_What this task involves:_
Go line by line through the data below, counting each one that has "therapy", and give the final count only.

_Records for this task:_
⁂

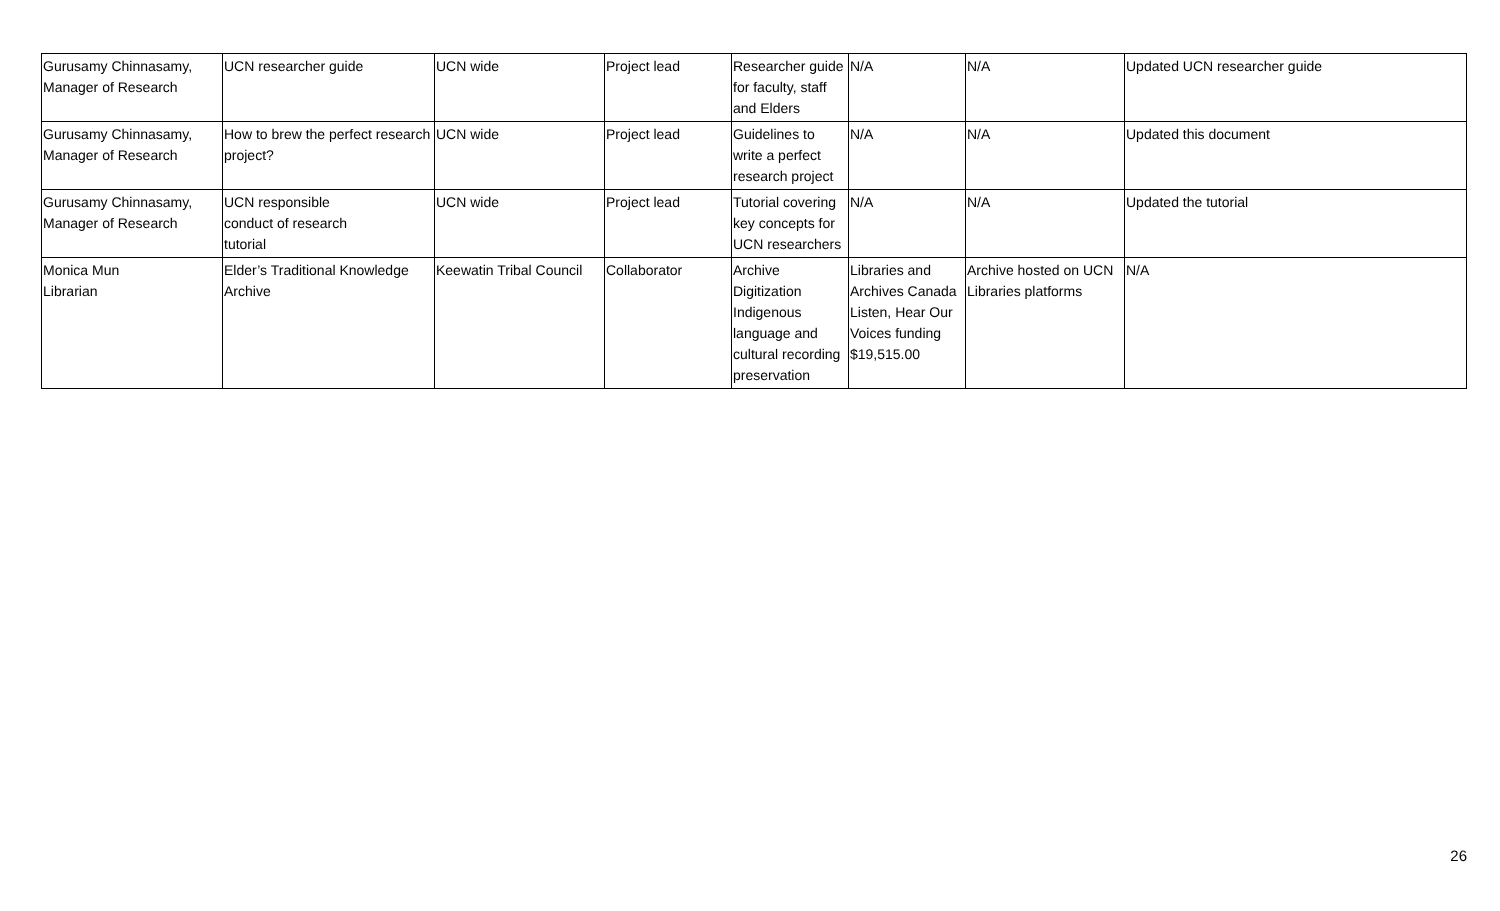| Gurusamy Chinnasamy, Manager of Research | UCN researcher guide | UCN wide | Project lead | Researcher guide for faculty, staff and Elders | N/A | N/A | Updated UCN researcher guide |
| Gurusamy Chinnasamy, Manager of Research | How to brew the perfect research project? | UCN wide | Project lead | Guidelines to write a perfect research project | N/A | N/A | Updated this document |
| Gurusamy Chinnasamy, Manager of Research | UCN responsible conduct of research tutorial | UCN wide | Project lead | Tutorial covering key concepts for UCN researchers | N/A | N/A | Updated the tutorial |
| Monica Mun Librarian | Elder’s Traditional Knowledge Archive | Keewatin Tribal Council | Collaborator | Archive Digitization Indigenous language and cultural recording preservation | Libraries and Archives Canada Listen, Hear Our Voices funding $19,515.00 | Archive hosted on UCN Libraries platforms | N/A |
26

⁂

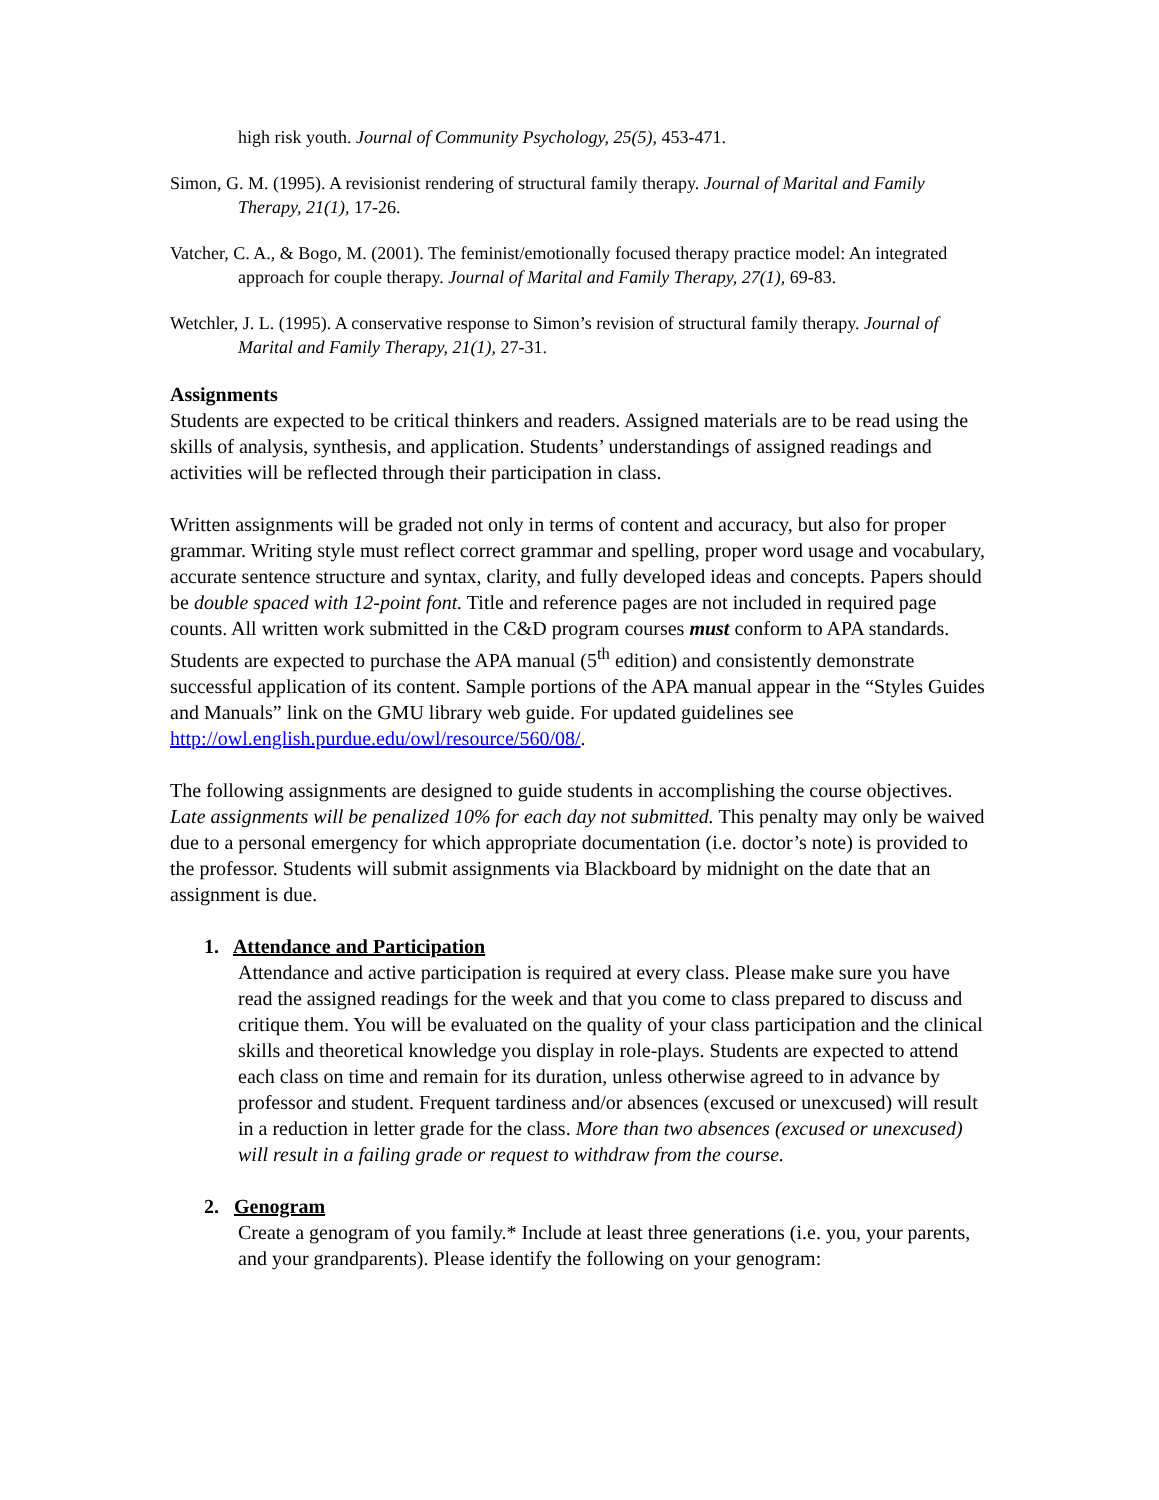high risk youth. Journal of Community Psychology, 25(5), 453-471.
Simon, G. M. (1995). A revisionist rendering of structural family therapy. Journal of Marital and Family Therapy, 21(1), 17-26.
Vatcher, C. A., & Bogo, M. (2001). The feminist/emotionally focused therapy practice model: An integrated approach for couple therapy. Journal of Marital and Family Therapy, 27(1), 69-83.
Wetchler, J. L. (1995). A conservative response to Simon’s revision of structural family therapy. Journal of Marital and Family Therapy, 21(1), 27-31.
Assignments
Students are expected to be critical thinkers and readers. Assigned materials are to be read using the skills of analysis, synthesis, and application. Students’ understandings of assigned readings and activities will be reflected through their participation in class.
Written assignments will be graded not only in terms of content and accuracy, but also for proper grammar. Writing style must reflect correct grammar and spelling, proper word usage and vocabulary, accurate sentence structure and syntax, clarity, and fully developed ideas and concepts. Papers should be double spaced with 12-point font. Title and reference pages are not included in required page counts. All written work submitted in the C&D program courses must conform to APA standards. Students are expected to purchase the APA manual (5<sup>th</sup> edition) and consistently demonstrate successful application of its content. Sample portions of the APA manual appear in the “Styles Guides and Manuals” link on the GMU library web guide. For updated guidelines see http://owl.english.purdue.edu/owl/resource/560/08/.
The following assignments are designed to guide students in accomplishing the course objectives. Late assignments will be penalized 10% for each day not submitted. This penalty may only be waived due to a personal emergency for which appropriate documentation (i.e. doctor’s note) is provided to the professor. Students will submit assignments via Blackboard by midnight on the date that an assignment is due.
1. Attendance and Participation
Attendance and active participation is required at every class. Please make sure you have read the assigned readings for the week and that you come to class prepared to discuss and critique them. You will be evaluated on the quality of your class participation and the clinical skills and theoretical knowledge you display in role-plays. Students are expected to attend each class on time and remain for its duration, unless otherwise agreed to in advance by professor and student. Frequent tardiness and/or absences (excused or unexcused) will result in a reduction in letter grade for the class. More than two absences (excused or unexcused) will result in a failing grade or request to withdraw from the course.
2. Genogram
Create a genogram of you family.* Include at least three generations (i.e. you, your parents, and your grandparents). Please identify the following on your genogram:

⁂

_Answer for the task:_
3